E la scuola non è ad immagine e somiglianza dell'io della società, ma del suo super-io. Non di come essa è, ma di come essa vorrebbe essere o, peggio, di come vorrebbe dare a bere di essere. Dunque tutto è in chiave di ideali, di amore della cultura, di onestà, di solidarietà, di generosità, perfino. Così essa è buonista, benedicente, giulebbosa e suona falsa da un capo all’altro. Un professore di storia di un'altra sezione ai suoi alunni che "scioperavano" rispondeva crudamente: "Mi avete risparmiato un giorno di lavoro e lo Stato mi ha pagato lo stesso". E i ragazzi si stupivano di incontrare la piana verità, quella che si cerca di tenere lontana dal sacro nome di "scuola" e dalla sua protesica retorica.
Del resto, la scuola è un'istituzione costosa e dunque inevitabilmente al servizio di chi la mantiene economicamente. Le scuole religiose di un tempo imponevano la storia e il latino, ma anche la frequenza alla messa e lo studio della religione. Parimenti, la scuola laica non è neutrale: insegna e impone la mentalità corrente, con le sue idolatrie e i suoi conformismi. Il pensiero libero nelle aule annaspa, quando non soffoca. Ma forse a ciò non c’è rimedio. La società può soltanto scegliere quale moloch adorare, perché il pensiero libero non si insegna. Forse è Nietzsche che ha scritto: "Se vuoi seguirmi, seguiti". E chissà quanti capirebbero cosa volesse dire quel portentoso filosofo.

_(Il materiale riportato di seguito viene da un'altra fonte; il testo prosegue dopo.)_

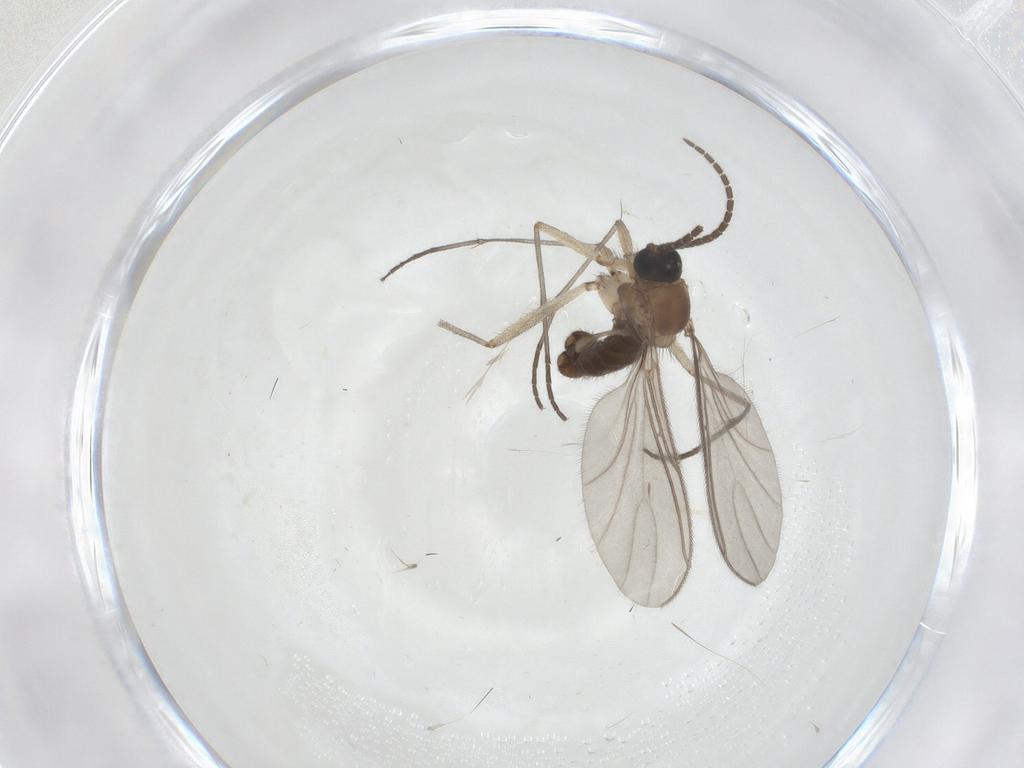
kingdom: Animalia
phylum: Arthropoda
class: Insecta
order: Diptera
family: Sciaridae
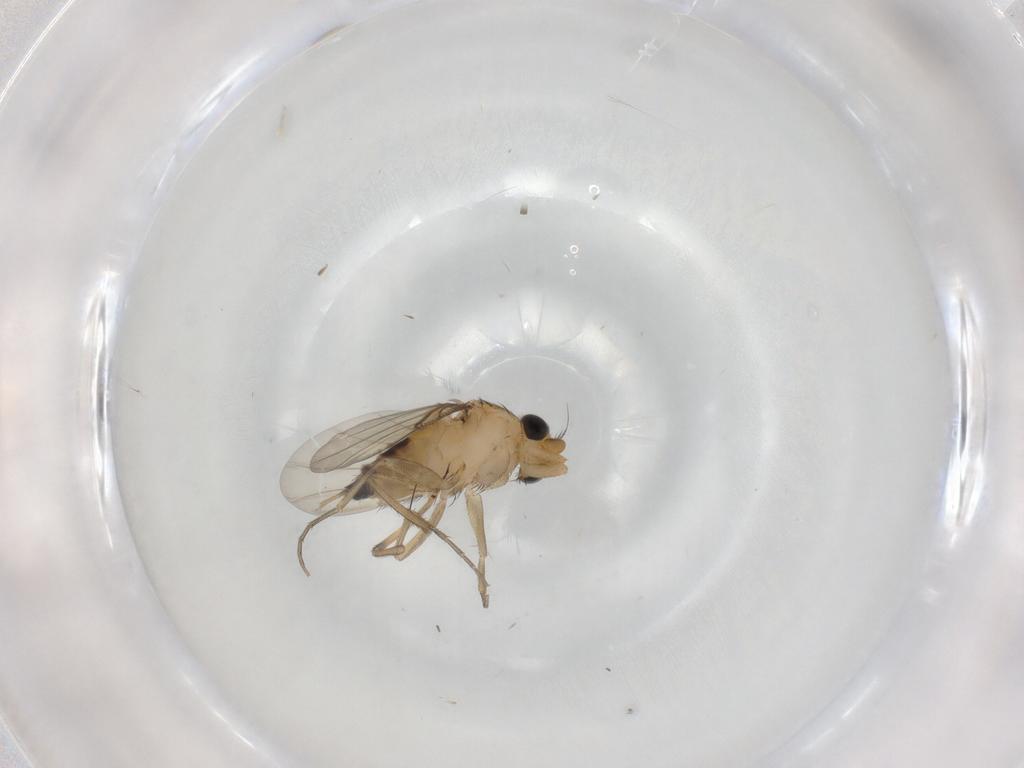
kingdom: Animalia
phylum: Arthropoda
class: Insecta
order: Diptera
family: Phoridae
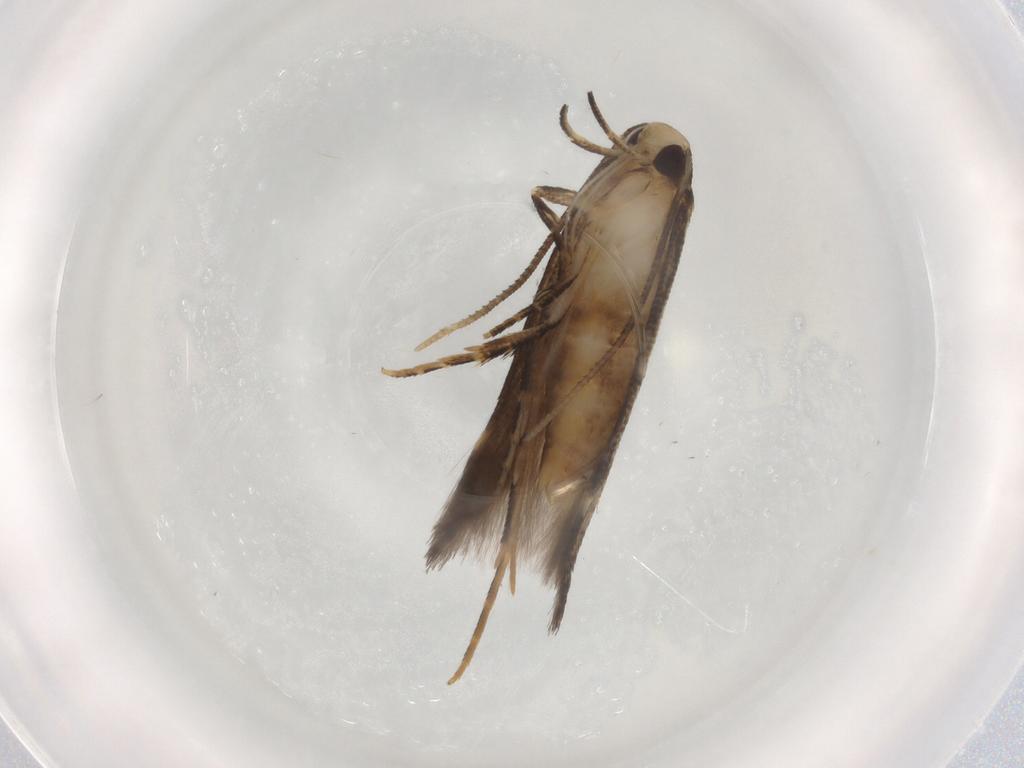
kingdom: Animalia
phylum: Arthropoda
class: Insecta
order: Lepidoptera
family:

Anche per questo mi spaventa l'idea di uno Stato che intervenga nell'educazione dei figli. A parte la prospettiva che mia figlia possa inalare la stessa tossicità da me respirata - che sarebbe sufficiente a farmi espatriare, portandola via con me - non capisco cosa possa insegnare di utile, in tema di sentimenti, la scuola: che non dobbiamo ammazzare chi ci lascia? Calcolando che i delitti passionali non superano i 100 all'anno su una popolazione di sessanta milioni di persone, pare che sia un insegnamento che gli italiani hanno introiettato, senza bisogno di ritrovarsi la posta del cuore come materia aggiuntiva. E a parte questo, il compito della scuola non è educare ma istruire. Le materie studiate non sono altro che pretesti per offrire quell'istruzione base che poi lo studente affinerà strada facendo, scegliendo un mestiere. L'educazione spetta alle famiglie.
Lo Stato fa già tanti danni quando si occupa di altre cose. Ci lasci almeno in pace nelle nostre mura domestiche, nelle nostre camere da letto.